Entende-se que pela sua marca cultural secular de supremacia do homem sobre a mulher, mesmo em comunidades consideradas pacíficas e sem ocorrências graves de delitos criminosos, a violência conjugal ocorre e se esconde atrás das cortinas da vida privada. Sua mera existência, como mostra Boulding4 alimenta e incrementa a violência social em geral.
Neste artigo apresenta-se (1) uma análise do conceito de violência conjugal que faz parte do mesmo campo semântico de violência de gênero e de violência intrafamiliar, no entanto, tem seu nicho de expressão particular; (2) uma contextualização do campo empírico do estudo; e (3) resultados e análises do trabalho empírico.
O estudo que dá origem ao artigo ocorreu na DEAC - Delegacia Especial de Acervo Cartorário - de Mendes, através dos registros de ocorrências nela arquivados. Esses acervos foram criados a partir da inauguração das Delegacias Legais. Todos os registros anteriores à implementação desse programa foram arquivados nesse acervo e as novas delegacias começaram a partir do zero, buscando agilizar os registros atuais e futuros e resolver os pendentes.
As informações foram colhidas por meio de um questionário aplicado à leitura de dados específicos da vítima e do agressor, retirando-se as informações dos registros de ocorrência.

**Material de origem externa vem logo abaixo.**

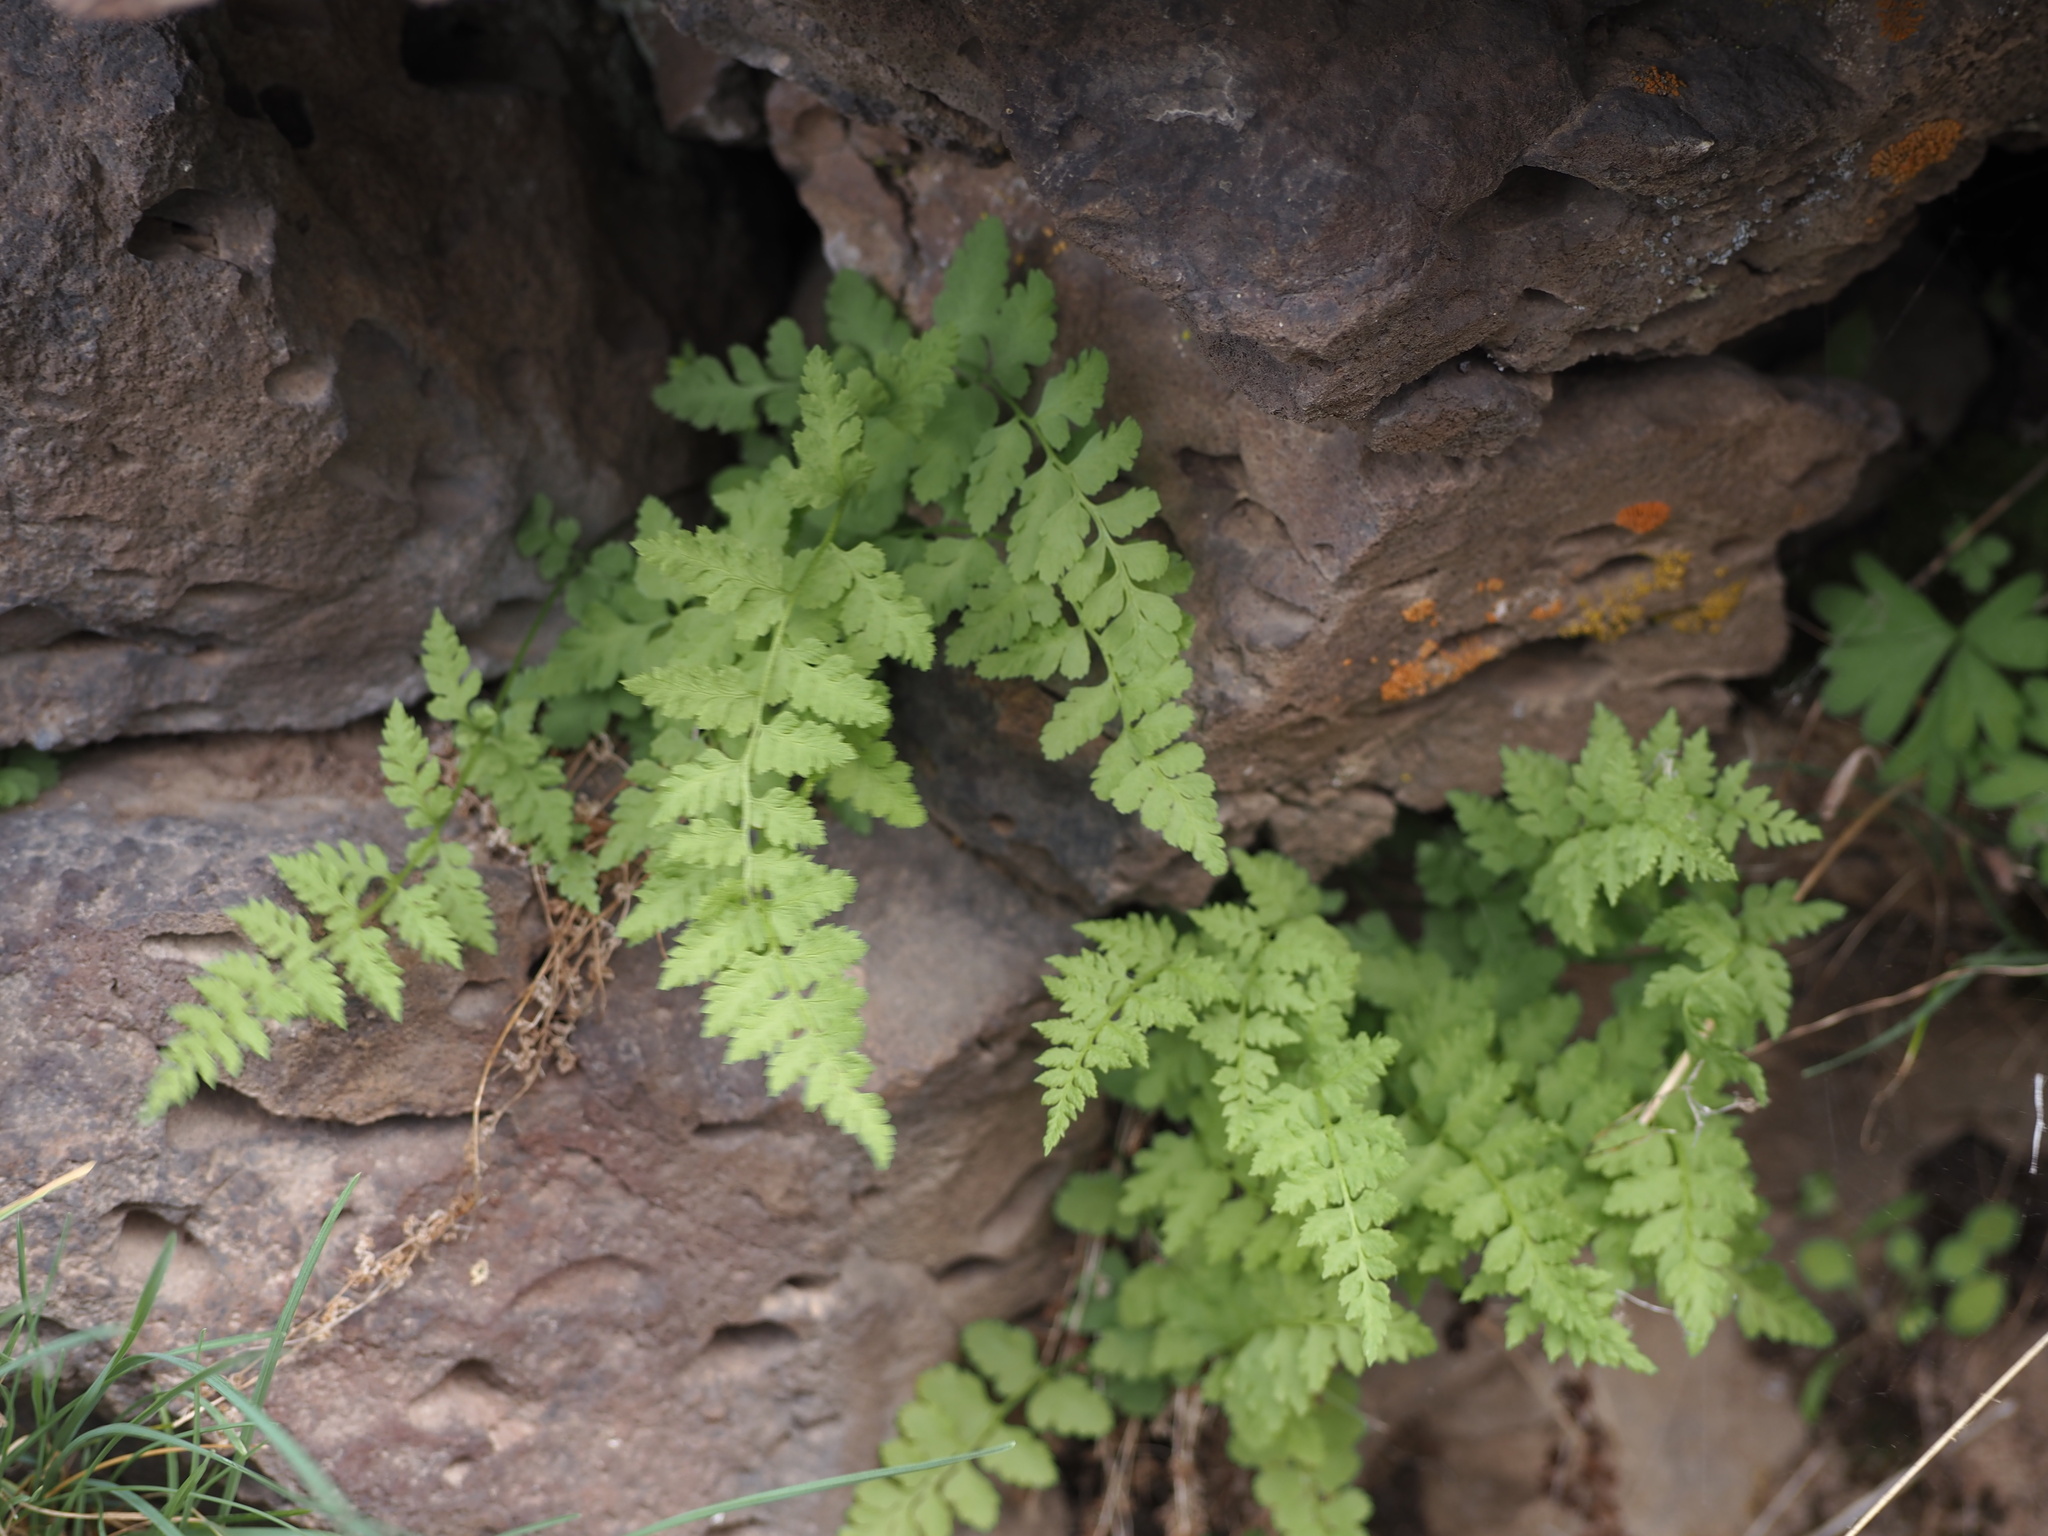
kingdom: Plantae
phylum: Tracheophyta
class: Polypodiopsida
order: Polypodiales
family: Cystopteridaceae
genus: Cystopteris
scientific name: Cystopteris fragilis
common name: Brittle bladder fern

Depois foram transferidos para o Programa Excel e transformados em dados estatísticos descritivos da situação, para posterior análise.
O instrumento de coleta incluiu as seguintes informações: nº do atendimento, mês e ano do atendimento, profissão, estado civil, escolaridade, sexo e idade. As falas dos casais que apresentaram queixas no balcão de atendimento e que são aqui analisadas fazem parte de um acervo criado pela primeira autora deste artigo, então Técnica de Atendimento Social na Delegacia Legal de Mendes. Portanto, na configuração do perfil, além das informações quantitativas, foram levados em conta os motivos de suas queixas. Depois de realizados os registros de ocorrência, as mulheres e homens que aceitaram fazê-lo, aceitaram dar entrevistas mais longas, explicativas e aprofundadas. Na análise qualitativa foi dada ênfase aos fatores culturais legitimadores de comportamento violento. Os casos selecionados, analisados, contextualizados e cujos fragmentos foram relatados no presente artigo, demonstram a influência da cultura na produção da violência. Para uso desse material, a autora solicitou dos participantes a assinatura de um Termo de Consentimento Livre.
A maior dificuldade encontrada no trabalho foi a ausência de informações importantes para traçar o perfil dos casais, motivada pelo mau preenchimento dos dados de ocorrência tanto da vítima como do agressor. Mesmo assim, o acervo permite conclusões importantes. Do total de 1000 registros realizados pela delegacia de Mendes no período de 1997 a 2001, aproximadamente 40% se devem à violência de gênero e 20%, à violência conjugal. Isso ressalta, de um lado, que na cidade ocorrem poucos crimes letais em comparação com a capital e, de outro, que a violência interpessoal e no âmbito familiar prepondera e é relevante.